DOCUMENT EXTRACT:
The treatment of multiples involves retrieving repressed memories and in some cases altering past memories by hypnosis. A person may have developed a multiple personality disorder as a result of a traumatic childhood experience. Some psychologists may convince the patient that the traumatic childhood experience did not happen. When the patient comes to believe this they no longer experience the symptoms of multiple personality. Hacking describes the situation of a nineteen-year-old girl named Bernice who was treated for multiple personality. Bernice told her psychiatrist, Dr. Goddard, that there was incest between her and her father. Goddard theorized that this was this cause of her multiple personality disorder and proceeded to hypnotize Bernice into believing that the incest never occurred. Goddard later concluded that she was healed. Several moral objections can be made to this approach. Hacking writes, “Consider the kind of material that was and was not in the false consciousness of Miss Bernice R. She was reconstructed and built into the male-dominated world of Dr. Goddard, in which few fathers molest their daughters.” (264). Bernice inherited a false view of herself when she was given a false consciousness by Dr. Goddard. Hacking believes that “Self-knowledge is a virtue in its own right” (265). Hacking believes that false consciousness is bad in itself. Hacking writes, “memoro-politics has recently taught us or coerced us to believe that a person, or in older language the soul, is constituted by memories and character. Any type of amnesia results in something’s being stolen from oneself; how much worse if it is replaced by deceptive-memories, a nonself” (264). This type of false consciousness is not healthy for the soul. In fact it is not certain that Bernice was ever full healed. What happens in the past shapes our soul, and if we deny our past we deny our soul. Today false-memory treatment is branching out into the field of dieting. Psychologists have implanted the false memory that eating strawberry ice cream in the past made people sick—thus ridding them of the desire to eat strawberry ice cream (New Diet Trick).
There are also those who feel that multiple therapy itself, regardless if false-memory techniques are used, leads to false consciousness (for they feel that multiple personalities do not exist). Hacking writes, “They accept that the patient has produced this version of herself: a narrative that includes dramatic events, a causal story of the formation of alters, and an account of the relationships between the alters. That is a self-consciousness; that is a soul. […] in their hearts they suspect that the outcome of multiple therapy is a type of false consciousness” (266). False consciousness is bad in itself, and the sciences of memory allow for the possibility of false consciousness.

STUDY MATERIAL:
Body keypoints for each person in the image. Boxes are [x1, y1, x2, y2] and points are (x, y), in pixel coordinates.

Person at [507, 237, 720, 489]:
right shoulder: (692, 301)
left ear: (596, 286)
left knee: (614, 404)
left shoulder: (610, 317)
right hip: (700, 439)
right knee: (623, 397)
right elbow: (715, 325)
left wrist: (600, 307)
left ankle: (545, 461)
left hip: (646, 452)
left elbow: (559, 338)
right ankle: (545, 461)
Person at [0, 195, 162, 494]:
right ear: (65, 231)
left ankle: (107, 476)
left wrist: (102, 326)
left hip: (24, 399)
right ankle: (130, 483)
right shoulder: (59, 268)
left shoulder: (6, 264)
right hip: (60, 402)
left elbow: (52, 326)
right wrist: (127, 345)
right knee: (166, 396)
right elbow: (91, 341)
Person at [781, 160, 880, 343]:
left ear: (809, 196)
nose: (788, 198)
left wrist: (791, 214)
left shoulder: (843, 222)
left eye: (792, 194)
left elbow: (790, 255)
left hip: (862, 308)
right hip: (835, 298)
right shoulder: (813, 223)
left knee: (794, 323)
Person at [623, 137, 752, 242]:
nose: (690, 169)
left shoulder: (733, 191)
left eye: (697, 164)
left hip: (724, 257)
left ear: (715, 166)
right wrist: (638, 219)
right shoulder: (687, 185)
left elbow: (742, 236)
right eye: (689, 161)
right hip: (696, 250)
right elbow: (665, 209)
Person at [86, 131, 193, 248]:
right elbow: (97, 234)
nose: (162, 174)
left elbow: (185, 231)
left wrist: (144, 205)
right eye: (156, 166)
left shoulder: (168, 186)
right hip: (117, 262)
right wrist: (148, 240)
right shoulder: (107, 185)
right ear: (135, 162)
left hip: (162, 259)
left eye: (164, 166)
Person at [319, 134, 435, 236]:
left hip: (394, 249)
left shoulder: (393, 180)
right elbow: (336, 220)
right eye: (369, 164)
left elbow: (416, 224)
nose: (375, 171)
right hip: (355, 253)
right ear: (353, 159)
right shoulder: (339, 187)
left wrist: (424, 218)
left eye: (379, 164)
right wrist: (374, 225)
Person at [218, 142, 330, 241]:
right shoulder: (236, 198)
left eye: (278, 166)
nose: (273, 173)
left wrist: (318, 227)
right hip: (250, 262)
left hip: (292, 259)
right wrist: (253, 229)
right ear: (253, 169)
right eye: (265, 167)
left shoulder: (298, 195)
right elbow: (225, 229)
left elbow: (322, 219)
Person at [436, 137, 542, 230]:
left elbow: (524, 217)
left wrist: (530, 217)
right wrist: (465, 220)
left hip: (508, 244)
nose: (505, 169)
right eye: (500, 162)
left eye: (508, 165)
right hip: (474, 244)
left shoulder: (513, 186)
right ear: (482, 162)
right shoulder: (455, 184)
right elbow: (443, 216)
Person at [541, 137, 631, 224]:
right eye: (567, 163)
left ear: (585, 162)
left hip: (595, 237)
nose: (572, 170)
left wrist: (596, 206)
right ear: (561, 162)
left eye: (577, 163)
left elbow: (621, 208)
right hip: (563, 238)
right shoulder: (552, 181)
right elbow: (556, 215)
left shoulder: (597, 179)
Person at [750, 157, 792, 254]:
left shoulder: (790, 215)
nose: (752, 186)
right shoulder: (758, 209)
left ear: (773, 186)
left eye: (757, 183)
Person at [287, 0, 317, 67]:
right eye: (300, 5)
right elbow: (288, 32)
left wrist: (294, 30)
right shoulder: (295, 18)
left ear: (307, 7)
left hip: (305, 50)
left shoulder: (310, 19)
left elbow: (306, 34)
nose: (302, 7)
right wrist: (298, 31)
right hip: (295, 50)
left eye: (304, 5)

THE PROBLEM: Summarize the text on false-memory treatment of multiple personality in exactly three sentences.

SOLVED EXERCISE: Treatment of multiple personality can involve retrieving repressed memories and sometimes altering past memories through hypnosis, as when Dr. Goddard hypnotized nineteen-year-old Bernice into believing that the incest with her father she had reported never occurred and then concluded she was healed. Hacking objects that Bernice was given a false consciousness built into Goddard's male-dominated world, holding that self-knowledge is a virtue in its own right and that having memories replaced by deceptive ones is even worse than amnesia. Some also suspect that multiple therapy itself leads to false consciousness, whether or not false-memory techniques are used, and the text treats false consciousness as bad in itself and made possible by the sciences of memory.